Carriers prepare for Liverpool strike
With less than a week until Liverpool workers go out on strike, container lines are still making plans for how to handle customers and cargo
With a lack of comparable nearby facilities, the closure of the UK port is likely to have a severe impact in the region
While the impact is expected to be less dramatic than the recent strike at Felixstowe, which handles far higher volumes, Liverpool’s location on the UK’s west coast means there are no easy alternative ports.
When Felixstowe shut down, ships were able to switch calls to London Gateway or Southampton, or skip a UK call then feeder cargo across from northern Europe. Liverpool has no nearby comparable facility and calls may well be dropped entirely for the duration of the strike.
Maersk said it was looking into options for securing the imports of cargo destined for Liverpool and exports out of Liverpool via alternative gateways.
“As the situation is dynamic and changes rapidly, we are unable to share more at this stage, but we remain in close contact with our customers with whom we are discussing specific options directly,” a spokesperson told Lloyd’s List.
For services such as Maersk’s TA4 service between northern Europe and the US east coast, which makes a call enroute at Liverpool, skipping the port entirely during the period of the strike would be a likely outcome.
CMA CGM said it was “continuing to develop and confirm contingency plans” for the period of the strike, but it has yet to publish details.
“Thanks to our existing extensive vessel and intermodal network, we are in a position to provide our customers with viable alternative solutions during this period including door-to-door deliveries,” it said in a customer advisory.
But Atlantic specialist Atlantic Container Line, which has its sole UK port call at Liverpool, said it had no plans to call at another UK port if the strike goes ahead as planned.

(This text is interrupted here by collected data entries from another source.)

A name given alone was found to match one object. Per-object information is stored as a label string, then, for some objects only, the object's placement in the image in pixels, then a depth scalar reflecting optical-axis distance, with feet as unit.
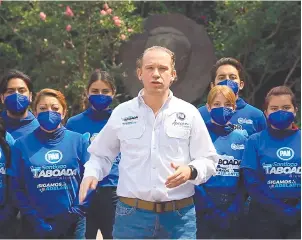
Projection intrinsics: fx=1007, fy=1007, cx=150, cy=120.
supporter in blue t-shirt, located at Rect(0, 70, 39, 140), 24.33
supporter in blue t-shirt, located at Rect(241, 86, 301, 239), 22.48
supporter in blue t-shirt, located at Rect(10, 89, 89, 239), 22.57
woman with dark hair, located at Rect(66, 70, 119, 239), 24.64
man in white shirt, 18.00
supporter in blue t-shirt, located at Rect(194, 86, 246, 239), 23.19
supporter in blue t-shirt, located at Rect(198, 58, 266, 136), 25.08
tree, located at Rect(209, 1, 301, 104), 44.04
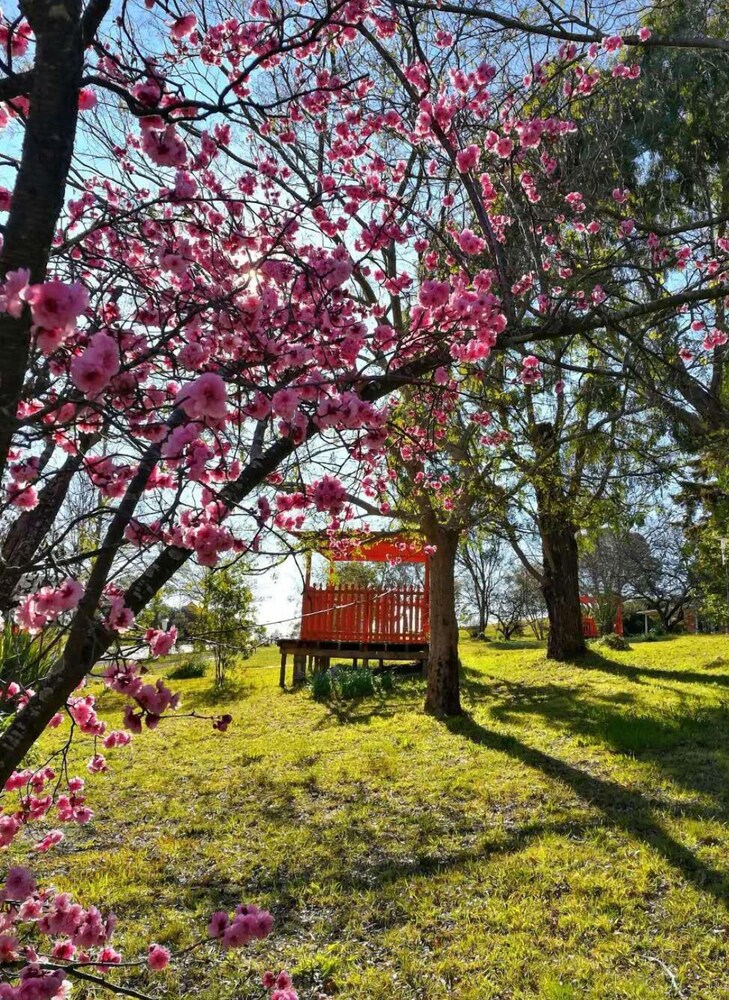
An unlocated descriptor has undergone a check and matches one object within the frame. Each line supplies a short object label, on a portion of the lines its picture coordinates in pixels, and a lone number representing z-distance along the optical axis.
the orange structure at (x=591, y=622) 18.17
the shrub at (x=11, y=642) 5.78
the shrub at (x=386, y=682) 9.54
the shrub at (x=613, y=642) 11.74
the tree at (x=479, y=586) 26.22
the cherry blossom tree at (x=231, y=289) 1.43
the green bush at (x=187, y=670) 13.25
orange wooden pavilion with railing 10.28
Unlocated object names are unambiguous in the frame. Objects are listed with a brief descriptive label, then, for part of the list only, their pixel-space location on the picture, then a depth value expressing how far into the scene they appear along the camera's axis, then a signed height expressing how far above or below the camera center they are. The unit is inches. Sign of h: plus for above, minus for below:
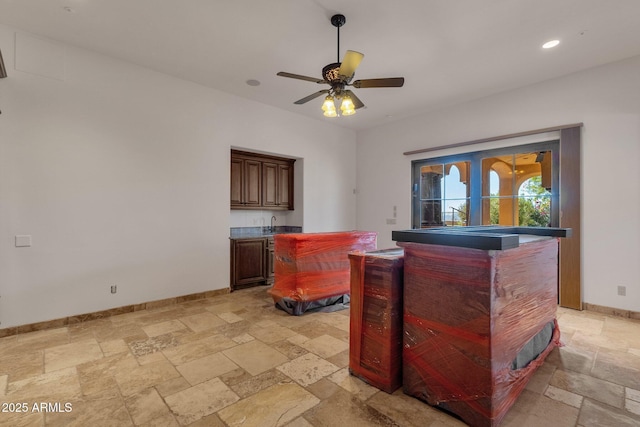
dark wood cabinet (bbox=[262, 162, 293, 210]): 219.1 +21.1
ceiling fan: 105.1 +49.9
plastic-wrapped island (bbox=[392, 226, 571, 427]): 64.9 -26.5
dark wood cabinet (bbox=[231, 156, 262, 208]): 201.0 +21.1
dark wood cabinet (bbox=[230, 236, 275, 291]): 188.9 -33.9
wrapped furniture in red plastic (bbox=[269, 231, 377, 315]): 143.5 -29.5
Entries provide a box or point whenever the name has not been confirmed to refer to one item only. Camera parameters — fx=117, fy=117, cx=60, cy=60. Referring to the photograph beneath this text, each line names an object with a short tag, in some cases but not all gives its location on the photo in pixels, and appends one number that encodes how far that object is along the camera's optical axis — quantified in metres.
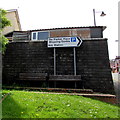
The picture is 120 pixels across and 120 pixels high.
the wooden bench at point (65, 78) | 7.72
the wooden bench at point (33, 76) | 7.97
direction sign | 8.36
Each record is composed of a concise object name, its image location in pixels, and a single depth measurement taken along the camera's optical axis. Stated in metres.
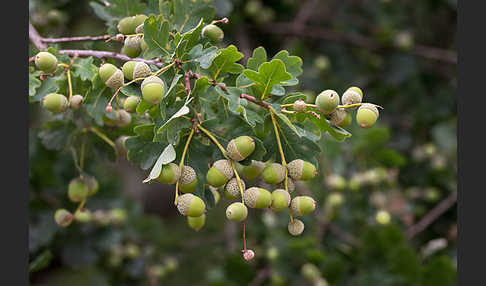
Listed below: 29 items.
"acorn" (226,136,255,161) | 1.41
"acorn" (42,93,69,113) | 1.47
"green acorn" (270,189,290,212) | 1.41
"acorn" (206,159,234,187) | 1.40
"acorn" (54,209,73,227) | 1.58
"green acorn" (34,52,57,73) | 1.44
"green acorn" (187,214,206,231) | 1.48
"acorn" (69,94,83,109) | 1.50
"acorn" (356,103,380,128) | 1.41
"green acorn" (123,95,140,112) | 1.44
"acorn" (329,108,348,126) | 1.43
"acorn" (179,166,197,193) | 1.41
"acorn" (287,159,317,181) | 1.43
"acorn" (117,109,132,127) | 1.54
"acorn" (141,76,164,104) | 1.38
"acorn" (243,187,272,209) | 1.40
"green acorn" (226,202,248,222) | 1.39
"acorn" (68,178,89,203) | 1.58
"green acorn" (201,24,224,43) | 1.48
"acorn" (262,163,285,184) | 1.42
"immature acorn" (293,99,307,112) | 1.41
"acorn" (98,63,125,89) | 1.43
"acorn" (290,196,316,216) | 1.42
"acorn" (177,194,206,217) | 1.39
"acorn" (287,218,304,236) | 1.42
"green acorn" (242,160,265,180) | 1.44
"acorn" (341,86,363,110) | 1.41
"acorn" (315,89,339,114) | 1.40
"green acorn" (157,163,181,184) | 1.39
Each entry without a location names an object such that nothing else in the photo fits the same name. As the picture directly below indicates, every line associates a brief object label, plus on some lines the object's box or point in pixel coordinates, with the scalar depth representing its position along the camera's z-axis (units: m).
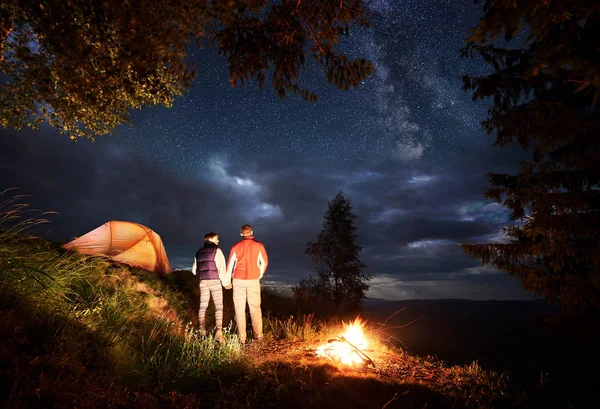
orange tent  12.01
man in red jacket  7.97
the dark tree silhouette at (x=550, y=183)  8.32
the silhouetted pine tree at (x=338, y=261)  23.95
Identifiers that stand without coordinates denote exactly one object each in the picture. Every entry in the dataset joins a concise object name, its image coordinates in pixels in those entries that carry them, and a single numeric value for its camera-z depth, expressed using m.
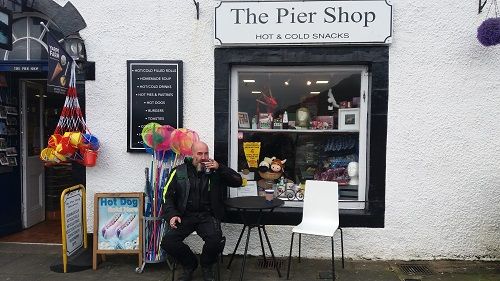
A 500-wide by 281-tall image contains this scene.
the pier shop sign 4.77
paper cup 4.51
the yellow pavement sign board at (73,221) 4.53
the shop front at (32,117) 5.09
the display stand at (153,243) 4.62
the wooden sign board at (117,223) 4.66
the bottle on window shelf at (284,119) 5.33
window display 5.18
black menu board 4.99
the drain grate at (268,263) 4.78
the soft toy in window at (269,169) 5.32
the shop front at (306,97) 4.84
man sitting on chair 4.21
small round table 4.34
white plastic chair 4.71
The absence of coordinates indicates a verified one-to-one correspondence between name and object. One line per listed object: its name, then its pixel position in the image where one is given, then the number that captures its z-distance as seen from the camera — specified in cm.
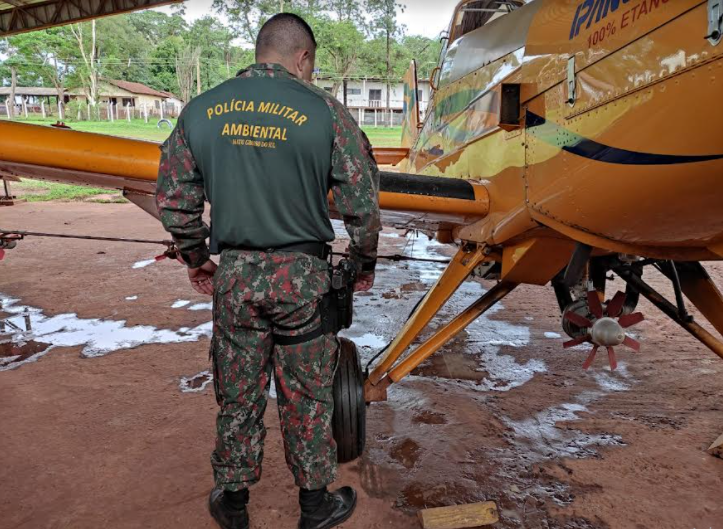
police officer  193
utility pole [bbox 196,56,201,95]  4599
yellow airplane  163
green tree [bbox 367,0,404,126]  4388
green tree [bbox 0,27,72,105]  3910
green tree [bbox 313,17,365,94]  3916
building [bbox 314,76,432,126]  4516
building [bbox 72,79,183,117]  4822
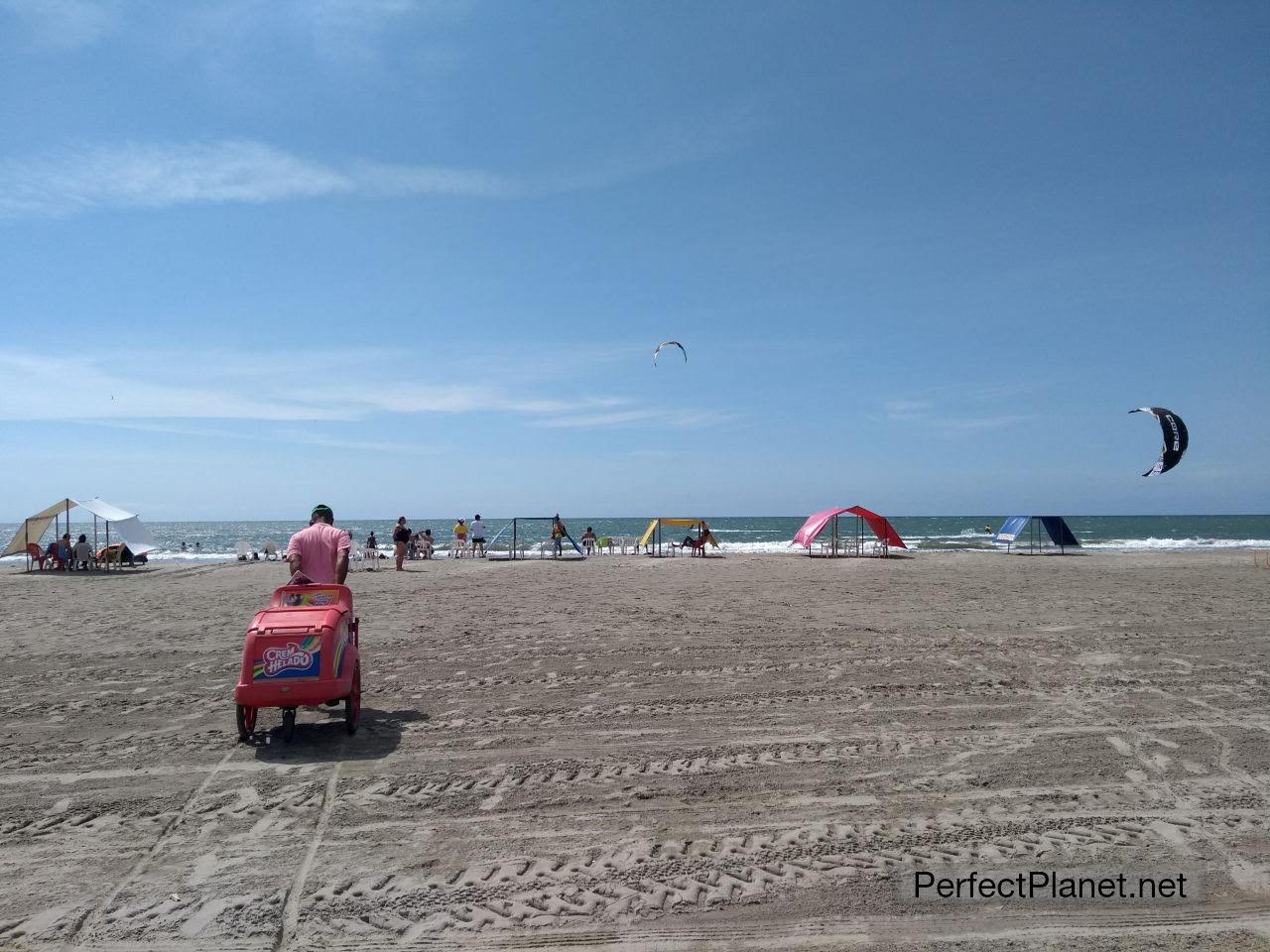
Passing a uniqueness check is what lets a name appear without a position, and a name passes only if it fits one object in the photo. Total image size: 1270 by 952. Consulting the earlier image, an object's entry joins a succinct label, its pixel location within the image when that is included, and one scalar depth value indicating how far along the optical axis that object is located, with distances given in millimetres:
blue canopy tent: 30438
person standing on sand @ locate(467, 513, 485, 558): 29219
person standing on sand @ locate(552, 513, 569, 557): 28172
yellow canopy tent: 29672
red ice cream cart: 5758
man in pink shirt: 6920
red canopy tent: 27906
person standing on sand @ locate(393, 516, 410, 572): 22703
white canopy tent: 24359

“We shall simply be forced to carry more Continental and Scandinavian cargo because we will be prevented from carrying UK cargo,” ACL chief executive Andy Abbott told Lloyd’s List.
Mr Abbott warned that the strike would be disastrous for Liverpool.
“ACL has been Liverpool’s most loyal carrier for 50-plus years and we hope that the negotiating parties will remember that,” he said. “All the customers that we have collectively gained for Liverpool over many years will seek out another gateway if a strike takes place. Supply chains will be seriously disrupted and all of us will lose. Some importers and exporters will return to Liverpool after the strike is over and some won’t. The longer a strike goes on, the more customers will be permanently lost.”
He warned that rolling strikes following the initial shutdown could have an even more dramatic effect.
“A strike every second week is just as bad as a full-time strike,” he said. “This is because the current congestion on the North American east coast is causing unforeseen delays on many voyages that can easily push the ship beyond the ‘no-strike window’ into the ‘strike week’. So the carrier cannot risk having UK cargo on board that he may not be able to discharge.”
Mediterranean Shipping Co will be another company closely watching the events playing out in Liverpool as it is not only a customer there, but through its Terminal Investments Ltd division, owns a 50% stake in the Liverpool 2 terminal. It hass yet to publish any advice to customers regarding the strike and did not respond to Lloyd’s List’s request for information.